▶ _DOCUMENT EXTRACT_:

Artificial intelligence has moved rapidly from experimentation to mainstream adoption across the manufacturing sector. According to recent research, 94% of manufacturers are now using some form of AI, reflecting a significant shift in how organizations approach data, planning, and operational decision-making. Yet widespread adoption does not necessarily translate into meaningful operational impact. For many manufacturers, the challenge now lies in integrating AI capabilities into core business systems and workflows — particularly within ERP environments where critical operational decisions are made.

At the same time, manufacturers are navigating a complex landscape shaped by supply chain volatility, tariff pressures, and persistent talent shortages. These pressures are accelerating investments in enterprise software and increasing the importance of unified ERP platforms that can support real-time data visibility and AI-driven insights across planning, production, procurement, and finance.

In this Q&A with Ohad Idan, Vice President of Product at Rootstock Software, we explore how manufacturers are progressing along the AI maturity curve, why ERP consolidation is becoming a strategic priority, and where AI is already delivering measurable value in areas such as process optimization, supply chain planning, and operational forecasting. Idan also shares perspectives on governance, workforce augmentation, and the architectural foundations required to support the next phase of AI-enabled manufacturing operations.

Q: Your survey shows that 94% of manufacturers are now using some form of AI. What does “AI maturity” look like in practice, and where do you still see gaps between adoption and real operational impact?

A: The fact that 94% of manufacturers are now using AI tells us that AI has moved into the mainstream. Manufacturers are no longer wondering, “Should we implement AI?” They’re asking, “How can we leverage AI to achieve the most value?”

AI maturity doesn’t mean having the most AI tools. It means understanding which decisions can be improved with AI and what business outcomes you’re trying to drive. Organizations that are further along are embedding AI into real operational workflows. They aren’t just using it to answer questions, but allowing it to influence planning, purchasing, inventory management, and other day-to-day decisions.

The biggest gap we still see is in integration across the enterprise. Many companies are using AI in isolated ways, but it’s not yet fully connected to ERP systems or core processes. Without that integration, AI remains informational rather than operational. Another gap is governance. Organizations need to clearly define where AI can assist, where it can recommend, and where humans must remain in control.

Q: Predictive AI, supply chain planning, and process optimization stood out as high-growth use cases. Which of these areas are delivering the fastest time-to-value for manufacturers today?

▶ _DATASET SECTION_:
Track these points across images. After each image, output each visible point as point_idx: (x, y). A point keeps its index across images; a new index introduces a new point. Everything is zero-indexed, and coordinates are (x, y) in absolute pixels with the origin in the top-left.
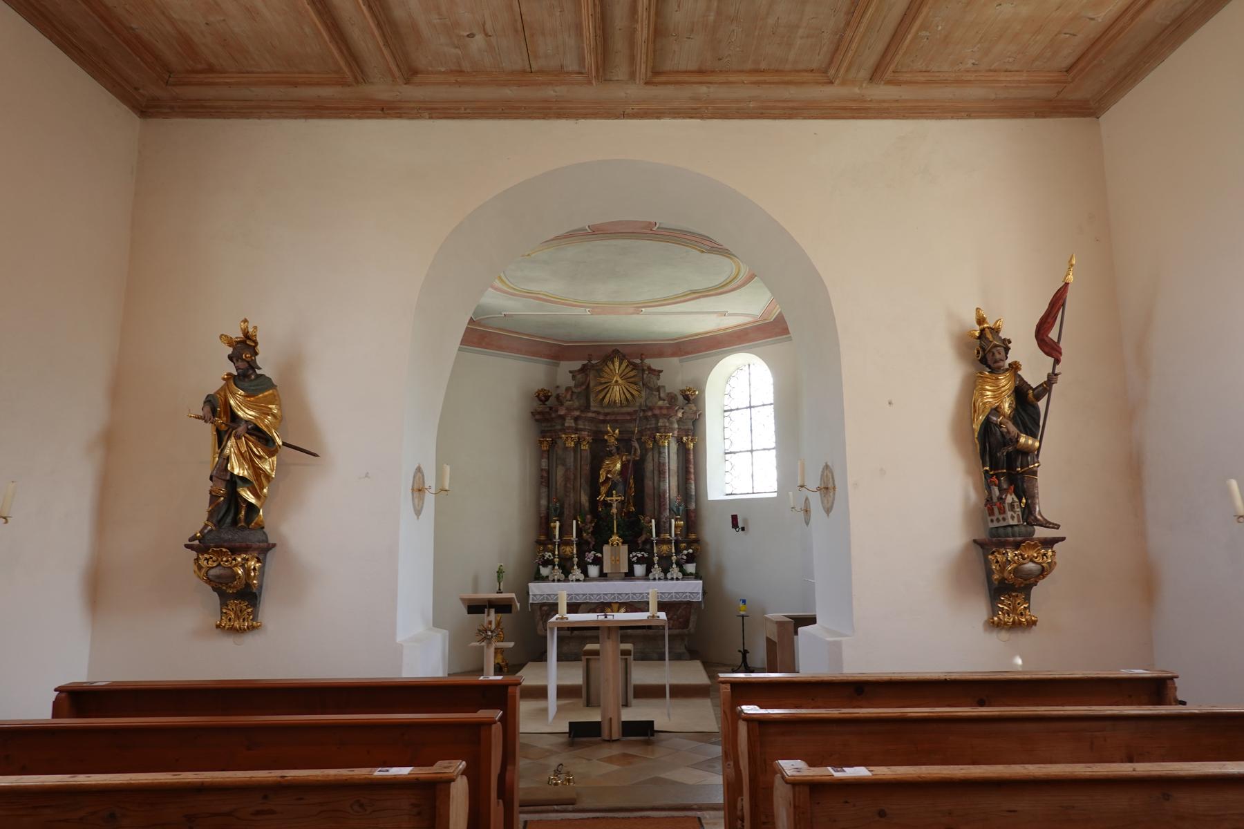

▶ _SHORT PROBLEM_: Output the passage of the manufacturing AI text from "The biggest gap" to "remain in control.", unchanged.

▶ _THE ANSWER_:
The biggest gap we still see is in integration across the enterprise. Many companies are using AI in isolated ways, but it’s not yet fully connected to ERP systems or core processes. Without that integration, AI remains informational rather than operational. Another gap is governance. Organizations need to clearly define where AI can assist, where it can recommend, and where humans must remain in control.